U.S.-based Thomas Selldorff will receive six paintings that his grandfather, Austrian industrialist and art collector Richard Neumann, was forced to give up after fleeing his homeland (for Paris) and subsequently Nazi-occupied France.
The Gaetano Gandolfi painting Miracle de la Saint Eloi, seen on display at the Louvre museum in Paris on Thursday, is one of seven Nazi-looted paintings the French culture ministry is preparing to return to the heirs of their original owners. (Jacques Brinon/Associated Press)Selldorff, 82, has fought for for their return for more than a decade, first making his restitution request back in 2001.
The artworks, several of which have been on display at the Louvre, include:
- The Allegory of Venice by Italian painter Gaspare Diziani.
- Saint Francis by Italian painter Francesco Fontebasso.
- Portrait of Bartolomeo Ferracina by Italian painter Alessandro Longhi.
- Abraham and the Three Angels by Italian painter Sebastiano Ricci.

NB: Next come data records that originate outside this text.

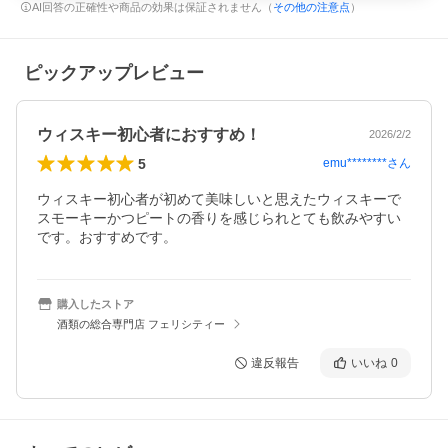
AI回答の正確性や商品の効果は保証されません（
その他の注意点
）
ピックアップレビュー
ウィスキー初心者におすすめ！
2026/2/2
5
emu********
さん
ウィスキー初心者が初めて美味しいと思えたウィスキーで
スモーキーかつピートの香りを感じられとても飲みやすい
です。おすすめです。
購入したストア
酒類の総合専門店 フェリシティー
違反報告
いいね
0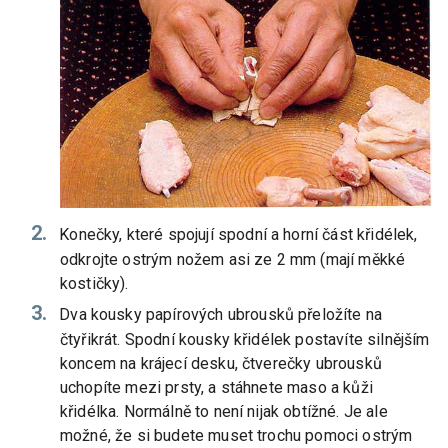
Konečky, které spojují spodní a horní část křidélek,
odkrojte ostrým nožem asi ze 2 mm (mají měkké
kostičky).
Dva kousky papírových ubrousků přeložíte na
čtyřikrát. Spodní kousky křidélek postavíte silnějším
koncem na krájecí desku, čtverečky ubrousků
uchopíte mezi prsty, a stáhnete maso a kůži
křidélka. Normálně to není nijak obtížné. Je ale
možné, že si budete muset trochu pomoci ostrým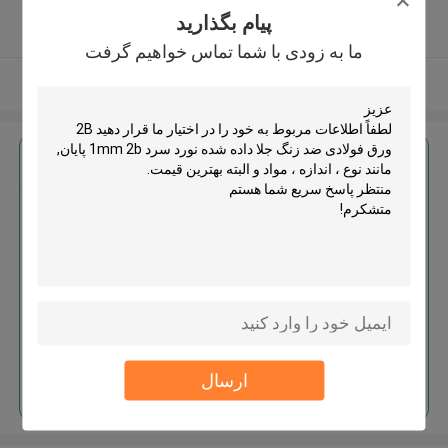
5.0
پیام بگذارید
کننده تایید شده
ما به زودی با شما تماس خواهیم گرفت
بیشتر ببینید
بهترين قيمت رو براي
2B ورق فولادی ضد زنگ جلا داده
شده نورد سرد 1mm 2b پایان
ادامه هید
ارسال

- The Miracle of Saint Eloi by Italian painter Gaetano Gandolfi.
- The Apotheosis of John of Nepomuk by German painter François-Charles Palko.
A seventh painting — The Stop (or The Halt) by Dutch artist Pieter Jansz van Asch — will go to the family of Josef Wiener, a banker from Prague whose art collection was seized when he was forced into a concentration camp, where he eventually died.
The seven paintings being returned are among those once destined for a gallery Adolf Hitler, an art aficionado and one-time aspiring painter, had intended to build in the Austrian city of Linz, where he was raised.
The decision to return the seven works at once was "quite exceptional" for France, according to a representative of the French Service of Museums.
"We only restitute one work a year on average," Bruno Saunier, deputy director of collections at the French Service of Museums, told U.K. paper The Times.